The Sacred Flame, first produced in 1929, focuses on a tough and topical subject – mercy-killing – and you could argue that it's an artful mix of the populist and the progressive in its use of a whodunnit-style format to air (in a sometimes startlingly pragmatic manner) questions about love and its different modes, the power and naturalness of female sexuality, and the right to die. In the event, though, the creaky thriller-ish conventions, putting a premium on suspense, constrict and simplify any properly searching ethical debate.

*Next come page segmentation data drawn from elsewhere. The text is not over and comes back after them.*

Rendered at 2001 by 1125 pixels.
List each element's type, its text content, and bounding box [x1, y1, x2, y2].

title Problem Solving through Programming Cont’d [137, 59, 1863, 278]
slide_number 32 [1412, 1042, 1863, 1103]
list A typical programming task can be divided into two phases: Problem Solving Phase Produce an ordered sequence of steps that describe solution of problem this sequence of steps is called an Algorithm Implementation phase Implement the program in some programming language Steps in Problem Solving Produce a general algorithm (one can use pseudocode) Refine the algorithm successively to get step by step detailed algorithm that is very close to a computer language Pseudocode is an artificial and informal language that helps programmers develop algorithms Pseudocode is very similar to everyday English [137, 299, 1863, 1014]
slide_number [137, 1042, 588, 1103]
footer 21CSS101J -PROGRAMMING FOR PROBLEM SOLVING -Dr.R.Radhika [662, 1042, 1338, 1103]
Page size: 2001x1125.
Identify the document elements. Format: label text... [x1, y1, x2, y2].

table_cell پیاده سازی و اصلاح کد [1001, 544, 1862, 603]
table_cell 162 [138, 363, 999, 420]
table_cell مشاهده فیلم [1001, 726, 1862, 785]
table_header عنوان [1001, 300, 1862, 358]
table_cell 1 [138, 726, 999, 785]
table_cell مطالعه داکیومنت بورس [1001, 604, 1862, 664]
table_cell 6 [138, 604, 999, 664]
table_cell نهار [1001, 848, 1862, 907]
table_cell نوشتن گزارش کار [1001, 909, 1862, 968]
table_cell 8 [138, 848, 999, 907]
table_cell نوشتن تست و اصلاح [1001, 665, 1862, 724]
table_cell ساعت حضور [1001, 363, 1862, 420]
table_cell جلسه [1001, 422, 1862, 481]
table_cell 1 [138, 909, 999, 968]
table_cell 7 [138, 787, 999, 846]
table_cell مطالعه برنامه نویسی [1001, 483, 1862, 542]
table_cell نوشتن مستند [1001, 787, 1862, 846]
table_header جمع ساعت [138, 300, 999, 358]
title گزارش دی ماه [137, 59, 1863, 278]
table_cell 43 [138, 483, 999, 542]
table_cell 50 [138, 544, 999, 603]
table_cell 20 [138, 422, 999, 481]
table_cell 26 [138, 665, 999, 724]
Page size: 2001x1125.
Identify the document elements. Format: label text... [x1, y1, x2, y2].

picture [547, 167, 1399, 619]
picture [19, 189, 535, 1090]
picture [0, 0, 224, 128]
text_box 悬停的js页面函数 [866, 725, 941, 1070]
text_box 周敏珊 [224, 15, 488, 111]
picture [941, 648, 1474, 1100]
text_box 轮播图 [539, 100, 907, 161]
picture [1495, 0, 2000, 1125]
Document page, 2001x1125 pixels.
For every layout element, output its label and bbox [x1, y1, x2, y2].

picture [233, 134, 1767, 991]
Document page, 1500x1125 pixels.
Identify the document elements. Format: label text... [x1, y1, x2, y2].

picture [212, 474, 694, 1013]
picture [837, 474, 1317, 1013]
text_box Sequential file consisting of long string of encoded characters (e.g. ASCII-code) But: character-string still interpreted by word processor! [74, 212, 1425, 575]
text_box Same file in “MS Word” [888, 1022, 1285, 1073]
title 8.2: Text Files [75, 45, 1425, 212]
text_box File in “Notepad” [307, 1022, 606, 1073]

Six years before the play opens, the young war-hero Maurice Tabret (excellent Jamie De Courcey) was the victim of a plane-crash that left him bed-bound and permanently hors de combat from the waist down. To protect his beautiful and apparently loyal wife Stella (Beatriz Romilly) from the mess of his condition, he has assumed a determinedly chipper and bantering manner. But the facade cracks one night and his despair at being a burden to her and to himself floods out. The next morning he is found dead. His fanatically adoring nurse (Sarah Churm) suspects foul play and demands an inquest.
In a programme note, director Matthew Dunster makes the extraordinary claim that the play is more shocking than Ibsen. It feels to me more like a weak forerunner of J B Priestley. Margot Leicester is captivatingly humane and wry as Maurice's mother but, to this ear, the character's arguments for tolerance, advanced for their time, sometimes strike a faintly chilling utilitarian note.
There are awkward grey areas that go ignored in what is ultimately far too tidy-minded a piece. The finely judged production exerts a grip nonetheless. In a bid to waft away the smell of mothballs and to remove the stigma of chintz, the characters, with their 1920s clothes and lingo, disport themselves in a starkly modernist abode that boasts see-through glass walls and steel-and-plastic chairs. And there's the odd anachronistic touch that might sound potty but proves to be genuinely apt and eloquent, such as underscoring Maurice's plight at the start with the strains of a slow, sad cover version of Whitney Houston's “I Wanna Dance With Somebody”.